Although T. pallidum cannot be grown in culture, there are many tests for the direct and indirect diagnosis of syphilis.Still,
there is no single optimal test. Direct diagnostic methods include the detection of T. pallidum by Dark-field microscopy examination of fluid or smears from lesions, histological examination of tissues or nucleic acid amplification methods such as PCR. Indirect diagnosis is based on serological tests for the detection of antibodies. Serological tests are fall into two categories: nontreponemal tests for screening and treponemal tests for confirmation . All nontreponemal tests measure both immunoglobulin (Ig) G and IgM antiphospholipid antibodies formed by the host in response to lipoidal material released by damaged host cells early in infection and to the lipid from the cell surfaces of the treponeme itself (Sam , 2005).
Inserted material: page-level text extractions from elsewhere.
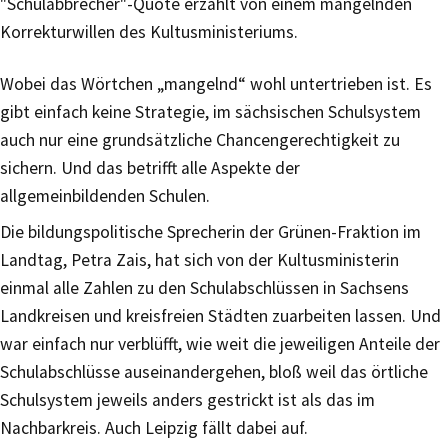
"Schulabbrecher"-Quote erzählt von einem mangelnden
Korrekturwillen des Kultusministeriums.
Wobei das Wörtchen „mangelnd“ wohl untertrieben ist. Es
gibt einfach keine Strategie, im sächsischen Schulsystem
auch nur eine grundsätzliche Chancengerechtigkeit zu
sichern. Und das betrifft alle Aspekte der
allgemeinbildenden Schulen.
Die bildungspolitische Sprecherin der Grünen-Fraktion im
Landtag, Petra Zais, hat sich von der Kultusministerin
einmal alle Zahlen zu den Schulabschlüssen in Sachsens
Landkreisen und kreisfreien Städten zuarbeiten lassen. Und
war einfach nur verblüfft, wie weit die jeweiligen Anteile der
Schulabschlüsse auseinandergehen, bloß weil das örtliche
Schulsystem jeweils anders gestrickt ist als das im
Nachbarkreis. Auch Leipzig fällt dabei auf.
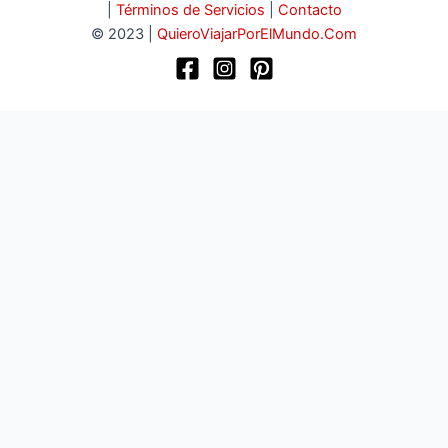
|
Términos de Servicios
|
Contacto
© 2023 |
QuieroViajarPorElMundo.Com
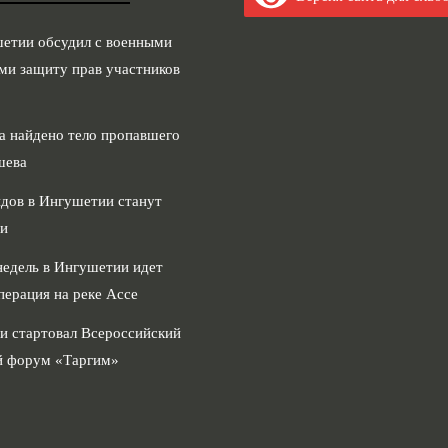
шетии обсудил с военными
ми защиту прав участников
а найдено тело пропавшего
шева
дов в Ингушетии станут
и
недель в Ингушетии идет
перация на реке Ассе
и стартовал Всероссийский
 форум «Таргим»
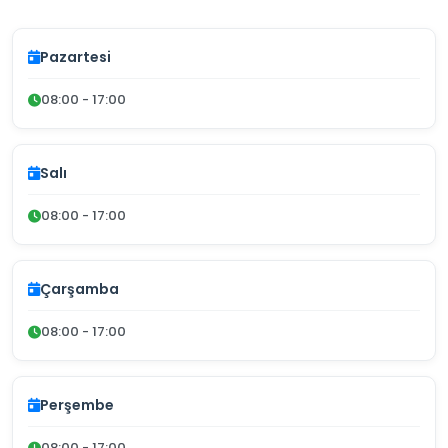
Pazartesi
08:00 - 17:00
Salı
08:00 - 17:00
Çarşamba
08:00 - 17:00
Perşembe
08:00 - 17:00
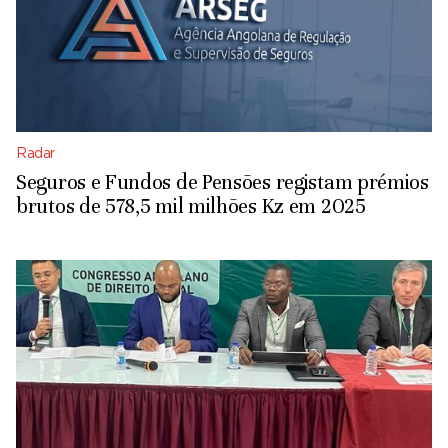
Radar
Seguros e Fundos de Pensões registam prémios
brutos de 578,5 mil milhões Kz em 2025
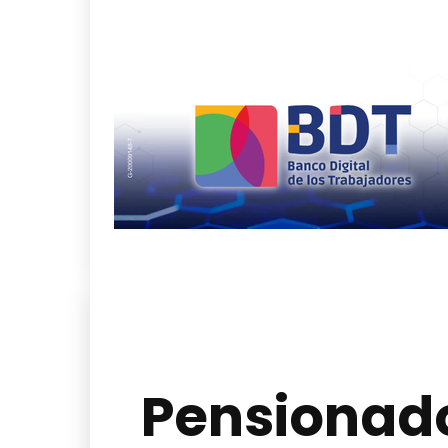
Pensionado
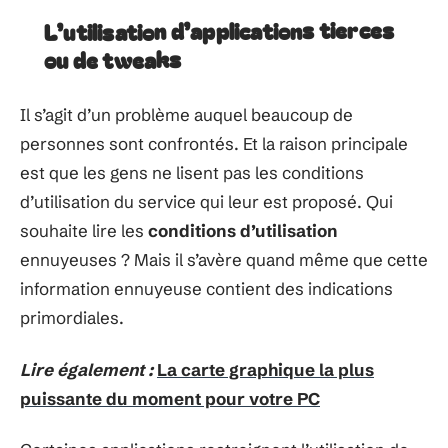
L’utilisation d’applications tierces
ou de tweaks
Il s’agit d’un problème auquel beaucoup de
personnes sont confrontés. Et la raison principale
est que les gens ne lisent pas les conditions
d’utilisation du service qui leur est proposé. Qui
souhaite lire les
conditions d’utilisation
ennuyeuses ? Mais il s’avère quand même que cette
information ennuyeuse contient des indications
primordiales.
Lire également :
La carte graphique la plus
puissante du moment pour votre PC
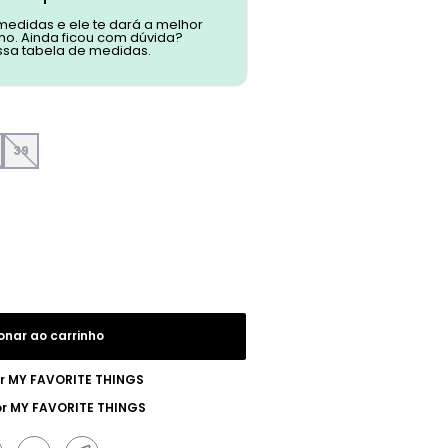
 medidas e ele te dará a melhor
o. Ainda ficou com dúvida?
ssa tabela de medidas.
39
onar ao carrinho
or
MY FAVORITE THINGS
or
MY FAVORITE THINGS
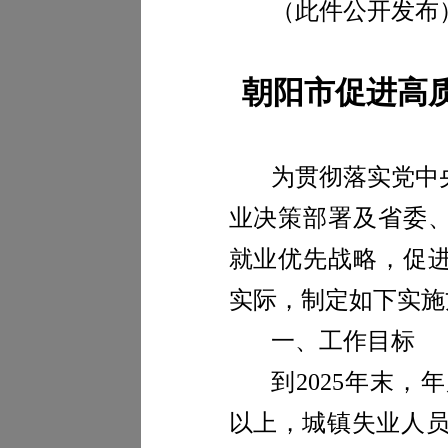
（此件公开发布
朝阳市促进高
为贯彻落实党中
业决策部署及省委
就业优先战略，促
实际，制定如下实施
一、工作目标
到
2025
年末，年
以上，城镇失业人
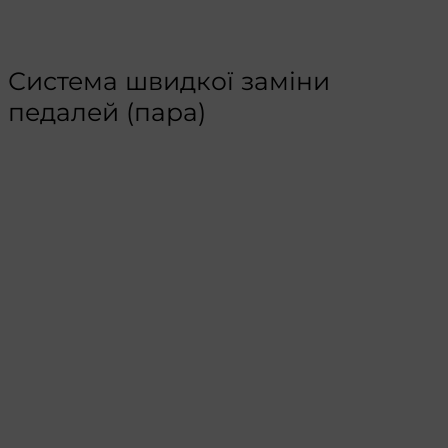
Система швидкої заміни
педалей (пара)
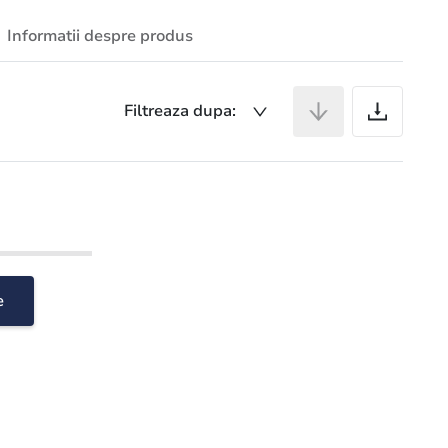
Informatii despre produs
Ar
Filtreaza dupa:
e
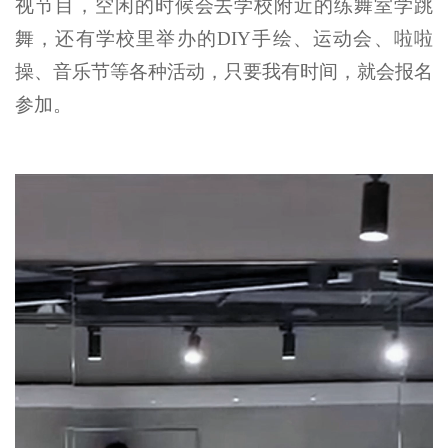
视节目，空闲的时候会去学校附近的练舞室学跳
舞，还有学校里举办的DIY手绘、运动会、啦啦
操、音乐节等各种活动，只要我有时间，就会报名
参加。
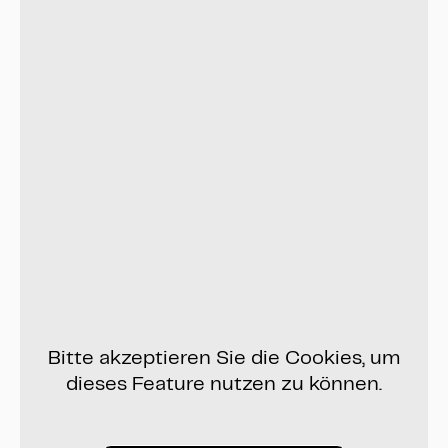
Bitte akzeptieren Sie die Cookies, um
dieses Feature nutzen zu können.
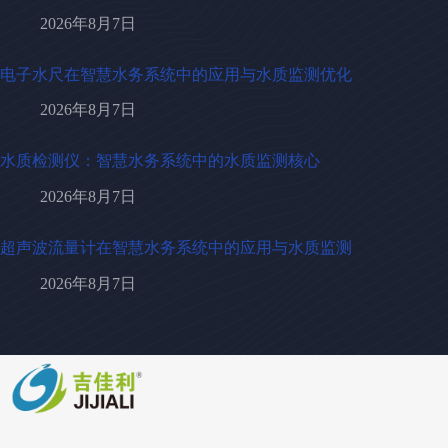
2026年8月7日
电子水尺在智慧水务系统中的应用与水质监测优化
2026年8月7日
水质检测仪：智慧水务系统中的水质监测核心
2026年8月7日
超声波流量计在智慧水务系统中的应用与水质监测
2026年8月7日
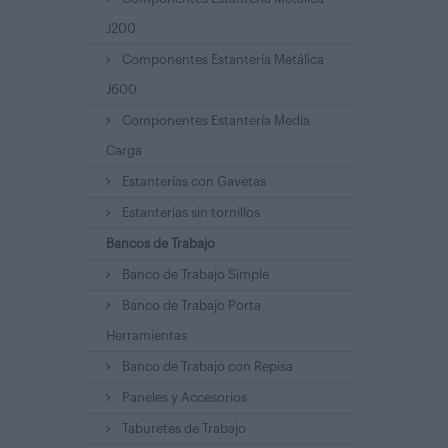
J200
Componentes Estantería Metálica
J600
Componentes Estantería Media
Carga
Estanterías con Gavetas
Estanterías sin tornillos
Bancos de Trabajo
Banco de Trabajo Simple
Banco de Trabajo Porta
Herramientas
Banco de Trabajo con Repisa
Paneles y Accesorios
Taburetes de Trabajo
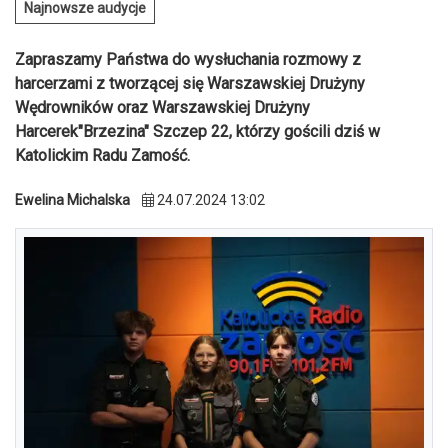
Najnowsze audycje
Zapraszamy Państwa do wysłuchania rozmowy z
harcerzami z tworzącej się Warszawskiej Drużyny
Wędrowników oraz Warszawskiej Drużyny
Harcerek"Brzezina" Szczep 22, którzy gościli dziś w
Katolickim Radu Zamość.
Ewelina Michalska
24.07.2024 13:02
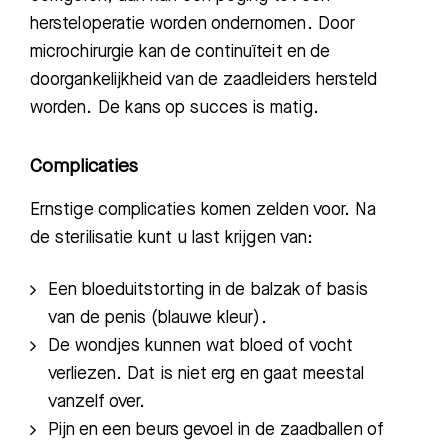
hersteloperatie worden ondernomen. Door
microchirurgie kan de continuïteit en de
doorgankelijkheid van de zaadleiders hersteld
worden. De kans op succes is matig.
Complicaties
Ernstige complicaties komen zelden voor. Na
de sterilisatie kunt u last krijgen van:
Een bloeduitstorting in de balzak of basis
van
de penis (blauwe kleur).
De wondjes kunnen wat bloed of vocht
verliezen. Dat is niet erg en gaat meestal
vanzelf over.
Pijn en een beurs gevoel in de zaadballen of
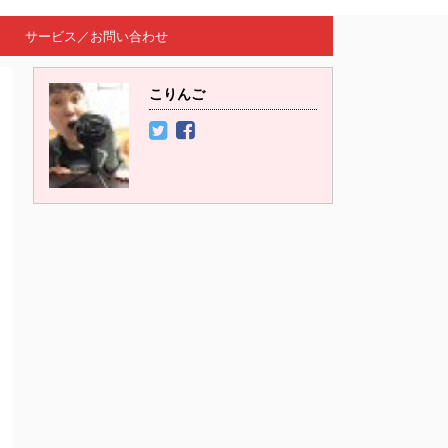
サービス／お問い合わせ
こりんご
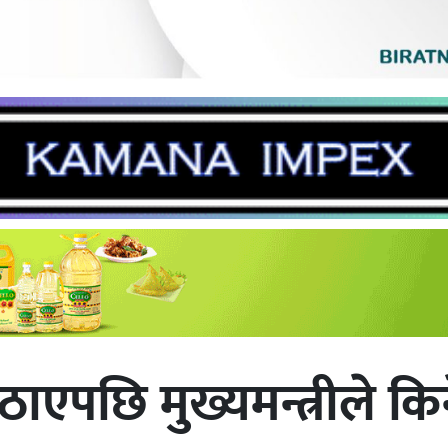
 पठाएपछि मुख्यमन्त्रीले किने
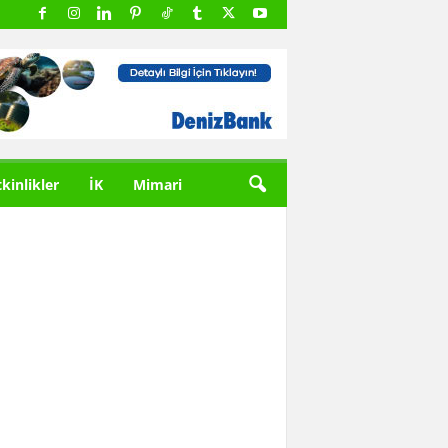
tkinlikler
İK
Mimari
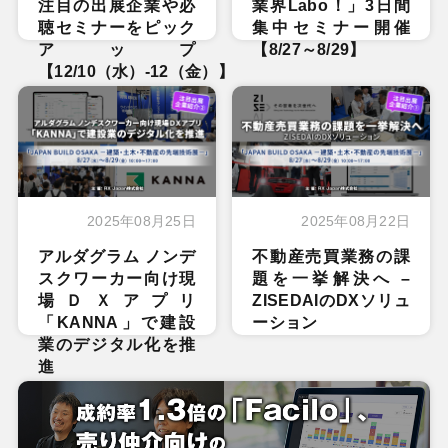
注目の出展企業や必
業界Labo！」3日間
聴セミナーをピック
集中セミナー開催
アップ
【8/27～8/29】
【12/10（水）-12（金）】
2025年08月25日
2025年08月22日
アルダグラム ノンデ
不動産売買業務の課
スクワーカー向け現
題を一挙解決へ –
場ＤＸアプリ
ZISEDAIのDXソリュ
「KANNA」で建設
ーション
業のデジタル化を推
進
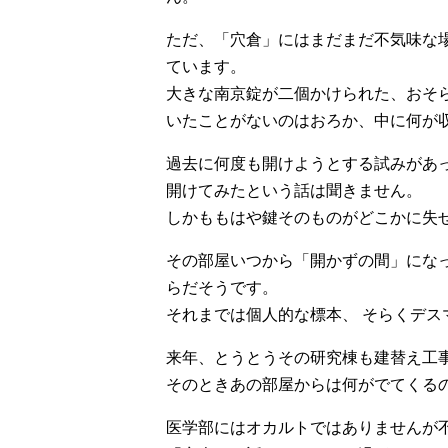
ただ、「穴倉」にはまだまだ不気味な
ています。
大きな南京錠が二個かけられた、おそ
いたことがないのはおろか、中に何が
過去に何度も開けようとする試みがあ
開けてみたという話は聞きません。
しかももはや鍵そのものがどこかに失
その部屋いつから「開かずの間」にな
らだそうです。
それまでは個人的な標本、 そらくデス
来年、とうとうその研究棟も建替え工
そのときあの部屋からは何がでてくる
医学部にはオカルトではありませんが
In diagnosis of CNS candidiasis ,the significance of a positive culture from the CSF may be unclear. Contamination of the CSF sample may occur because of colonization of the skin or when cultures have been taken from external reservoirs that contain CSF. Several non-culture-based methods have been developed for diagnosing invasive fungal infections of the CNS, such as cryptococcal meningitis and CNS aspergillosis. Similarly, a Candida cell wall component, mannan, has been

used as a target for serological tests. Although the detection of circulating mannan was found to be of limited value in the diagnosis of invasive candidiasis, detection of mannan in CSF could be a valuable tool for diagnosing CNS candidiasis (Frans et al ., 2004).